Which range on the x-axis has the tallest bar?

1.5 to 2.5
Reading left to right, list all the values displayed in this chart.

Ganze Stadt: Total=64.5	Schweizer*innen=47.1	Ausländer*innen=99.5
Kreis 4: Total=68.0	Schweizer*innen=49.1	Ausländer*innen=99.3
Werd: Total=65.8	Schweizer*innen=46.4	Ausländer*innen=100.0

════════════════

→ **Exercise description**:
Please put every line of the items above into a JSON list of strings, one string per line, leaving out the blank lines.

→ **Answer box**:
[
  "Which range on the x-axis has the tallest bar?",
  "1.5 to 2.5",
  "Reading left to right, list all the values displayed in this chart.",
  "Ganze Stadt: Total=64.5\tSchweizer*innen=47.1\tAusländer*innen=99.5",
  "Kreis 4: Total=68.0\tSchweizer*innen=49.1\tAusländer*innen=99.3",
  "Werd: Total=65.8\tSchweizer*innen=46.4\tAusländer*innen=100.0"
]